SUPPLIED ENTRIES =
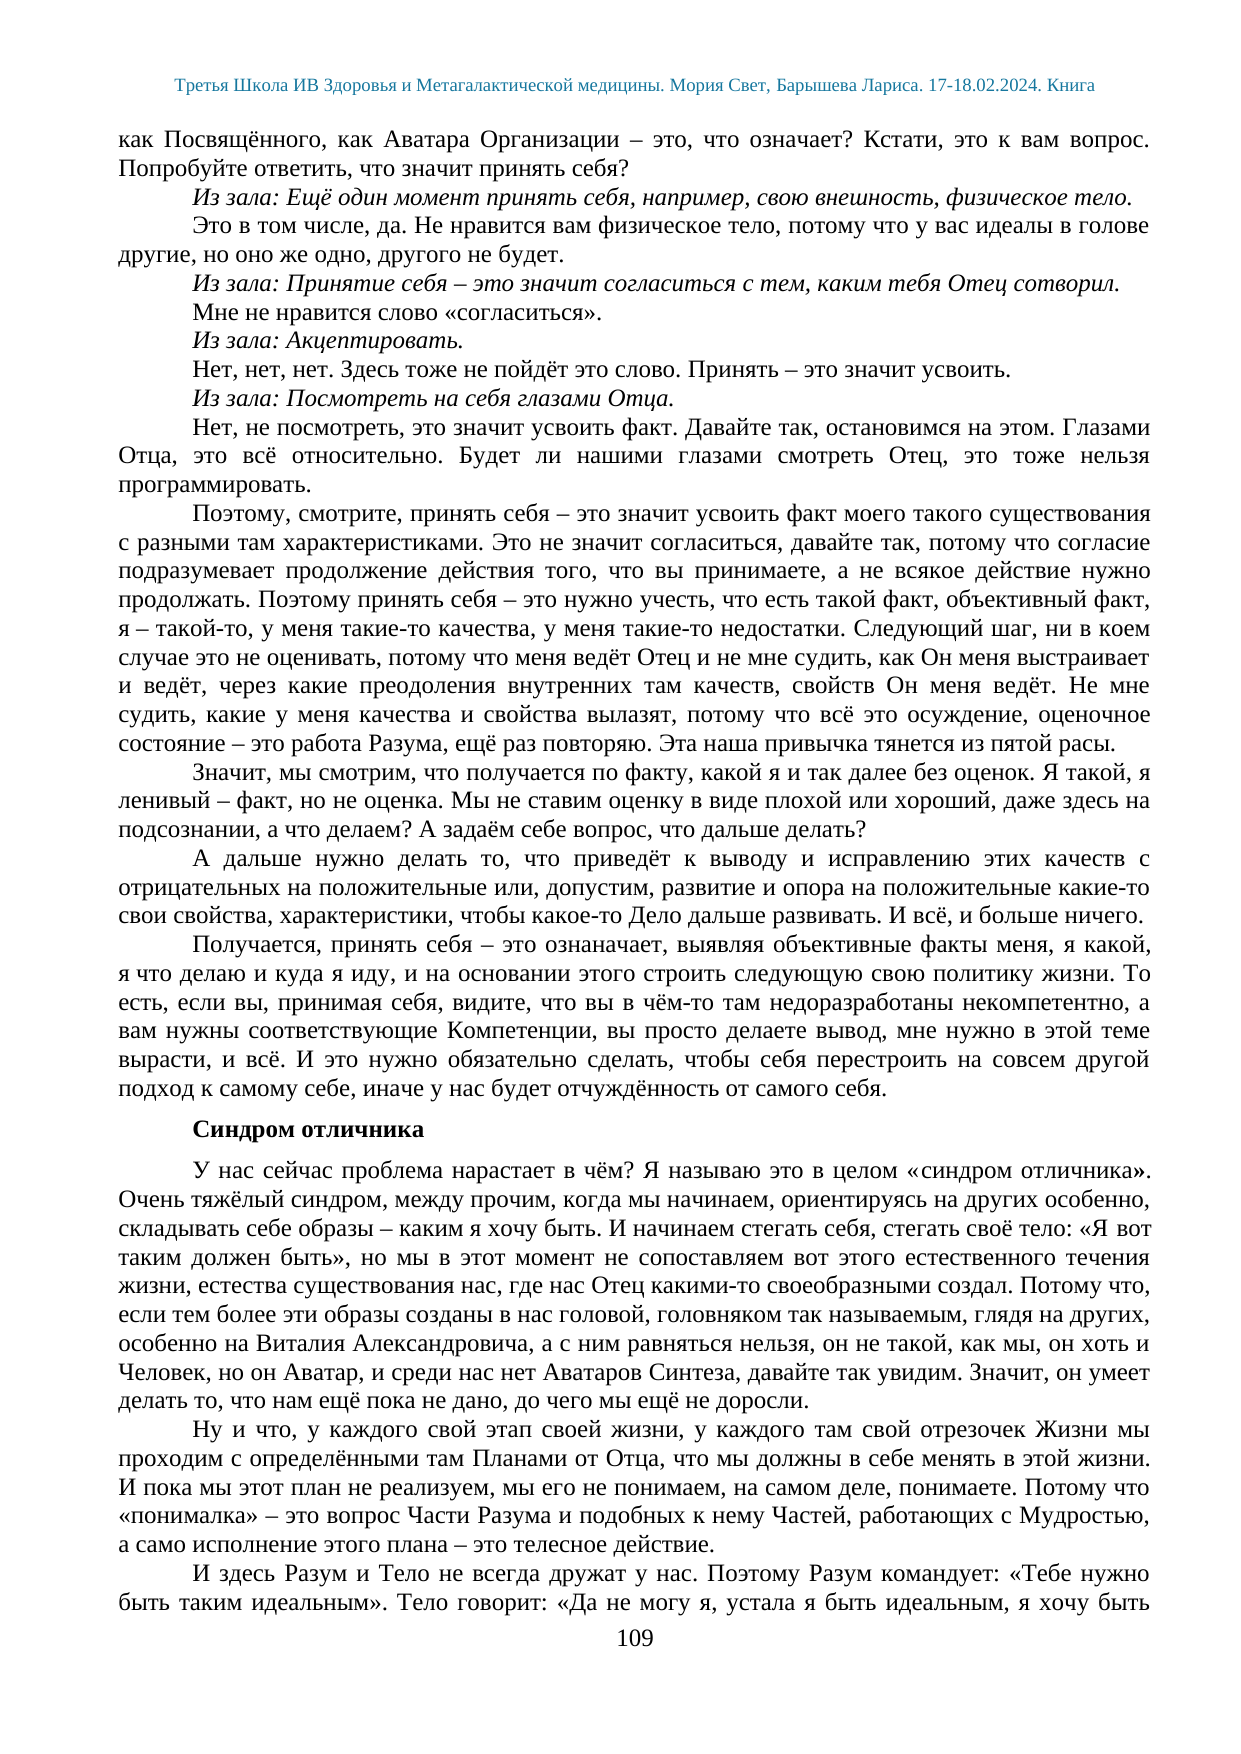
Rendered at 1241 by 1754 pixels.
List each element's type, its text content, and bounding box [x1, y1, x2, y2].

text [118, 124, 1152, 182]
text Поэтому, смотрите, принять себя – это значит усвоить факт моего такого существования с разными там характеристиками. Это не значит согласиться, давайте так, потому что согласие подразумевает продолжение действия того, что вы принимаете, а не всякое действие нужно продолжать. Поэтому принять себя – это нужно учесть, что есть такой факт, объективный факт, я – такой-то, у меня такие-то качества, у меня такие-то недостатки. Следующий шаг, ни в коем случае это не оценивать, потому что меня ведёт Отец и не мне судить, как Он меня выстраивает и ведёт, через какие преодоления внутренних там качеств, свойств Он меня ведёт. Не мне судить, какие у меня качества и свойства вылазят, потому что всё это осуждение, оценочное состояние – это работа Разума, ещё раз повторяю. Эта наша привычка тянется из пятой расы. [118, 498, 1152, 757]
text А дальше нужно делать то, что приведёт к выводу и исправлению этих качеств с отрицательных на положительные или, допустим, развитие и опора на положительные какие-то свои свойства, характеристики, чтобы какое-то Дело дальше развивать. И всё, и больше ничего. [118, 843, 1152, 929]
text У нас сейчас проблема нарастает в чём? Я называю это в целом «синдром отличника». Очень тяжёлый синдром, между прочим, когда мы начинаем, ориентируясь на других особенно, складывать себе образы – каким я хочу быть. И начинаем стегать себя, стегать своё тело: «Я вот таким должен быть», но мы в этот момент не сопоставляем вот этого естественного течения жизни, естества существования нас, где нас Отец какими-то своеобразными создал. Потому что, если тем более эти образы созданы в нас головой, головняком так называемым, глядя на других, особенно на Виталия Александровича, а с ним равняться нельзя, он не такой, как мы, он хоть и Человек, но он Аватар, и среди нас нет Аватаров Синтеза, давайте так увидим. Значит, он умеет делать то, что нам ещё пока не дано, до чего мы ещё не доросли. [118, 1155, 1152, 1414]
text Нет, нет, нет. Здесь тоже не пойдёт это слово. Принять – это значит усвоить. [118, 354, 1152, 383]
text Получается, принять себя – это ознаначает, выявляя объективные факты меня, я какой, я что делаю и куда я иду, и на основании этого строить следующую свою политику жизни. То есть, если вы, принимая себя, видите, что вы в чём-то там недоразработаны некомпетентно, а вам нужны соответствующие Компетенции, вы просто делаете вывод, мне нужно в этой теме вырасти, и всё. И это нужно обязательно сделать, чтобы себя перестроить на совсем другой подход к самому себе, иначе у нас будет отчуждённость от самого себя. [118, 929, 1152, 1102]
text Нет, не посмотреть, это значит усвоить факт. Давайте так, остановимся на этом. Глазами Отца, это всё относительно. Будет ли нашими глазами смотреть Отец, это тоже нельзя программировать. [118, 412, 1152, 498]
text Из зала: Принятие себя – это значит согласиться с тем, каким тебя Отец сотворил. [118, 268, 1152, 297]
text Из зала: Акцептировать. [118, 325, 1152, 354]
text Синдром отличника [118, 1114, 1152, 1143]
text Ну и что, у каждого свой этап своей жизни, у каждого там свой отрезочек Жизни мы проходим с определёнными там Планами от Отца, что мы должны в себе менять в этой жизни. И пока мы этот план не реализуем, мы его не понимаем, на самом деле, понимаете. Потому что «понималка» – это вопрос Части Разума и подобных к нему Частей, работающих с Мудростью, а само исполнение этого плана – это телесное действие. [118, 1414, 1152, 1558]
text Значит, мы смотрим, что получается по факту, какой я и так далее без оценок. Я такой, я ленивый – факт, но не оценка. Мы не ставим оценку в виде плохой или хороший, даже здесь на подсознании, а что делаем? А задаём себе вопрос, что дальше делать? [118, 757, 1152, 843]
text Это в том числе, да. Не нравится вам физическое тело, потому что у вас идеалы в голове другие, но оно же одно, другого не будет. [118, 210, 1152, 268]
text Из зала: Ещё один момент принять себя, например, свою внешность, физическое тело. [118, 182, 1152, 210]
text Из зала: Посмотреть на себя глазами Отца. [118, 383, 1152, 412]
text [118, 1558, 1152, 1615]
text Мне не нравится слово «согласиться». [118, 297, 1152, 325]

EXERCISE DESCRIPTION =
Exactly as written, reproduce the lines from the beginning of the material through the line with "List each element's", and skip any picture.

RESPONSE BOX =
Rendered at 1241 by 1754 pixels.
List each element's type, its text content, and bounding box [x1, y1, x2, y2].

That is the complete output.